A Prairie Village councilman who allowed a homeless friend with a criminal record to spend three nights in Prairie Village City Hall during non-business hours last week is the focus of a formal ethics complaint.
Prairie Village City Attorney Catherine Logan filed a complaint Monday against Ward 5 Councilman David Morrison.
Morrison, who has served since 2008, stepped down as council president Monday night and former Council President Charles Clark assumed the role.
“Councilmember Morrison accepts full responsibility for this incident and believes the city staff acted in an appropriate and highly professional manner,” Graydon Price, Morrison’s attorney, wrote in response to the complaint.
In a statement to a reporter for The Star, Morrison said he was fully cooperating with the ethics investigation.
The City Council is scheduled to hold a hearing on the complaint at 6 p.m. Nov. 19. Following the hearing, the council could take no action, censure Morrison or refer the complaint to the Johnson County District Attorney’s office, which could consider removing Morrison from the council.
According to the ethics complaint, Morrison provided his City Hall security access code to Kelly Malone, a friend, and escorted him into City Hall three separate times:
Morrison took Malone into City Hall through the Police Department at 5:52 p.m. Oct. 27, telling the dispatcher that they were going to City Hall for a homes association meeting. Security video shows Morrison giving Malone a tour, “including secure areas inside City Hall,” the complaint states. They both left 14 minutes later.
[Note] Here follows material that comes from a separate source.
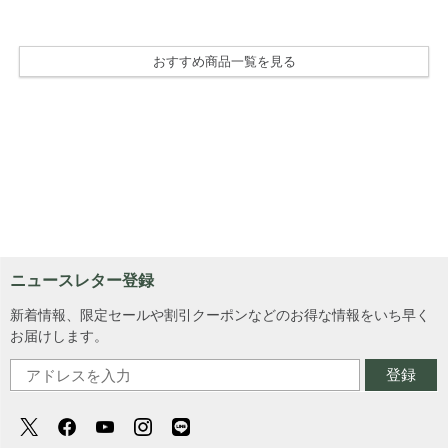
おすすめ商品一覧を見る
ニュースレター登録
新着情報、限定セールや割引クーポンなどのお得な情報をいち早く
お届けします。
登録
Morrison escorted Malone into City Hall through the Police Department later that night at 8:56 p.m., telling a police dispatcher that they would be working in City Hall. Morrison left Malone in the building 26 minutes later.
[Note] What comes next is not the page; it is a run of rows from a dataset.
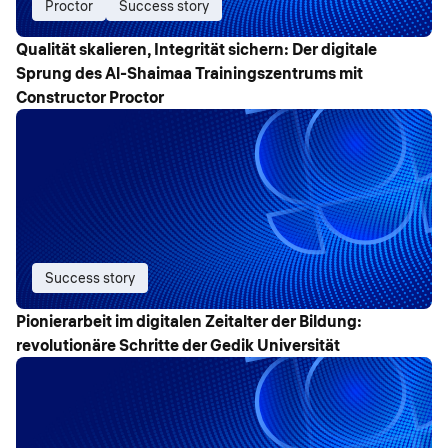
Proctor
Success story
Qualität skalieren, Integrität sichern: Der digitale
Sprung des Al-Shaimaa Trainingszentrums mit
Constructor Proctor
Success story
Pionierarbeit im digitalen Zeitalter der Bildung:
revolutionäre Schritte der Gedik Universität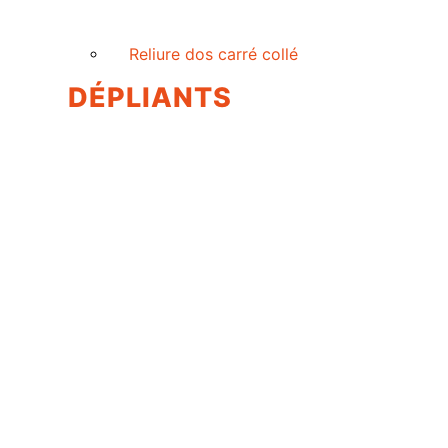
Reliure dos carré collé
DÉPLIANTS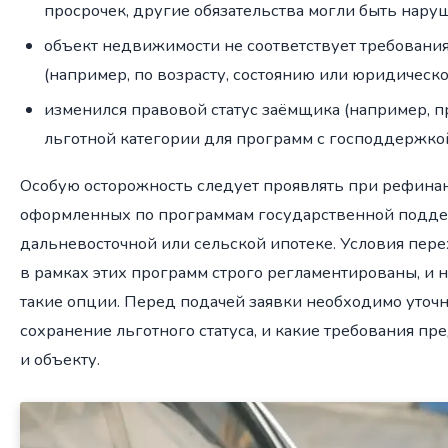
просрочек, другие обязательства могли быть нару
объект недвижимости не соответствует требования
(например, по возрасту, состоянию или юридической
изменился правовой статус заёмщика (например, 
льготной категории для программ с господдержкой
Особую осторожность следует проявлять при рефина
оформленных по программам государственной поддер
дальневосточной или сельской ипотеке. Условия пер
в рамках этих программ строго регламентированы, и 
такие опции. Перед подачей заявки необходимо уточ
сохранение льготного статуса, и какие требования п
и объекту.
Malone was in the building alone from 9:22 p.m. that night until 1:06 p.m. the next day, 16 hours.
Morrison again took Malone to City Hall through the Police Department at 12:25 a.m. Oct. 29, again telling the dispatcher that they would be working. Morrison left 15 minutes later.
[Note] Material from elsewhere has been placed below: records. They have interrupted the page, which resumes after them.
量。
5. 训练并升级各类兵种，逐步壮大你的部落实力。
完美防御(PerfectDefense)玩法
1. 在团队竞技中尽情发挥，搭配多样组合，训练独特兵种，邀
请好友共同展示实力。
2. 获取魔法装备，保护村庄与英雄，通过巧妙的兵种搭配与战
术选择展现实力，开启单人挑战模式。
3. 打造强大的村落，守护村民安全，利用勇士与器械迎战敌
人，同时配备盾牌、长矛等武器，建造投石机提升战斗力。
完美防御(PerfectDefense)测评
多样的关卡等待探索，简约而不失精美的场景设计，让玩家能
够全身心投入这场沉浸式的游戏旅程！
Malone was seen in the city prosecutor’s office that morning. He left at 8:47 a.m. without his duffel bag but returned 6 minutes later with an unidentified female. They stayed until 9:49 a.m. and left with his belongings.
Malone returned alone to City Hall on Wednesday, Oct. 31, at 12:22 a.m. and stayed until city staff discovered him at 7 a.m. in the staff lounge/kitchen area. He left through an exit door but Police Chief Wes Jordan found him later in the men’s locker room, apparently hiding.
Malone later told police that he was a past drug abuser and had recently been released from the Johnson County Jail.
Morrison’s attorney wrote that Malone was an old friend of Morrison’s and that the two did go to City Hall about 6 p.m. Oct. 27. Before Malone returned to City Hall on Oct. 31, Morrison told him not to go back and that he was going to have to have his access code changed.
The attorney said that the police found no city property in Malone’s duffel bag or on his person and that there is no evidence of property damage or that confidential records were viewed or taken.
Administrator Quinn Bennion said Malone had access to city records, computers and equipment as well as locked cash drawers. He did not have access to court records.
“It was a safety issue for our employees and a security issue for our records,” he said. “He appears to have spent most of his time in the employee lounge, where he had access to a couch, TV and vending machines.”
In other action, the council placed a 90-day moratorium on special-use permit applications. The moratorium affects all such permits but was put in place because of the pending Mission Valley Middle School redevelopment project.
The action, approved 7-5, buys the city time to enact an ordinance allowing citizens to file protest petitions in response to special-use applications. Logan is in the process of drafting the ordinance.
Currently, protest petitions may only be filed in response to rezoning requests. If a valid protest petition is filed, a three-fourths vote — or 10 of 13 elected officials — is required to approve the project rather than a simple majority.
City Administrator Quinn Bennion said the moratorium would affect developers of the former Mission Valley site, who were scheduled to submit a special-use permit for the project within two weeks. No special-use permit applications will be accepted during the moratorium.
Several citizens asked the council Monday night to implement the change, arguing that protest petitions are allowed in response to special-use applications in other Johnson County cities, including Overland Park.
“The current ordinances encourage property owners to seek special-use permits rather than seek a change in zoning,” said resident Steve Carman.
Carman said the change would provide citizens with more meaningful participation in the special-permit process.
Earlier this year the council the council left in place residential zoning that restricts future Mission Valley Middle School redevelopment to homes, churches and schools.
The site’s owners, MVS LLC, represented by RED Brokerage, originally planned to construct a mixed-use development on the site.
Bennion said that during pre-application meetings developers have indicated they are now planning a senior housing development for the site.
The council also voted 6-5 to deny a request from Prairie Village Shops developers to remove a requirement for an eight-foot trail on the east side of Mission Lane.